My mother told me this dream of hers. She said Uncle Herli had shown up to talk to her one night.

“I miss you guys,” he said. “Next time, bring my wife over. Stop hanging out at the mall all the time. I wanna join you guys too.”

Ma always takes such dreams seriously. It wasn’t her first time to dream something like that. My late Uncle Herli had passed away some years before. That’s why Ma had a strong feeling regarding that dream.

I don’t remember how it all started. In Ma’s family, we address her siblings with the same titles plus their names after that. Uncles are called ‘Papa’ (although it actually means ‘Dad’) and aunts are called ‘Mama’ (which, obviously, means ‘Mom’.)

That’s how I got Mama Yanti for this aunt of mine. She was the kind of woman many would’ve loved. Sweet, quiet, and loyal, her heart had mostly been for her family. She was also soft-spoken and always happiest when all her relatives gathered to liven up her house in Bandung back then.

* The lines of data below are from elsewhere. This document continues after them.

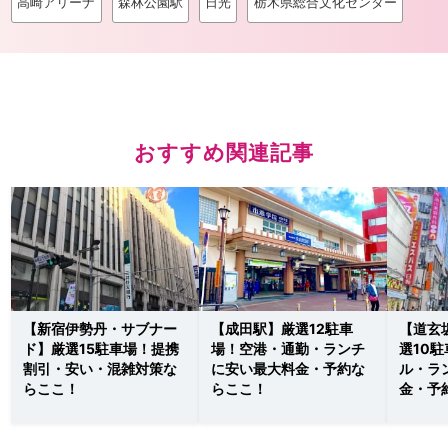
高崎アリーナ
森林公園駅
日光
栃木県総合文化センター
おすすめ関連記事
【新宿伊勢丹・サブナー
【成田駅】厳選12駐車
【道玄
ド】厳選15駐車場！提携
場！空港・通勤・ランチ
選10
割引・安い・混雑対策な
に安い最大料金・予約な
ル・ラ
らここ！
らここ！
金・予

One funny moment I’d always remember was when I used to joke about taking the cold water from Bandung back to Jakarta. Mama Yanti would always laugh and tell me that by the time the water reached Jakarta, it would not be cold anymore. Probably that was the good old magic of Bandung.

I never doubted her love for her only son, my cousin Adhitya. She’d just never had a daughter of her own, so that was why she was always happy to see my sister and me – and our other female cousins.

As cliche as this sounds, time flies. It always does before our eyes. The Soelaeman Grandkids grew up and started their own lives. Some focus on university studies, jobs, careers, and even social lives. Some got married and have kids. Such is life.

Before we knew it, our parents have grown older. So did Mama Yanti. Ailment had started dimming her spirit, although she was still a survivor. Hospital trips and stays had become more mandatory.

We always believe that we still have more time. I’d visit you tomorrow. Let’s catch up. I’ll always be here. There’s still so much more to say…

…so little time in the end…

Last Tuesday, we had our bus trip to Tasikmalaya and back. Years ago, we had buried Uncle Herli at the same place. I suppose Ma was right about the dream. He’d missed having us around. He’d missed his wife, his soulmate.

Sleep well now, Mama Yanti. Hopefully, you suffer no more pain. May one day we all be reunited again. Aameen.

Love,

R.

(In the memory of Miranti binti Soelaeman Soekardi (June 8, 1953 – September 10, 2018). A sister, a mother, an aunt, and a grandmother.)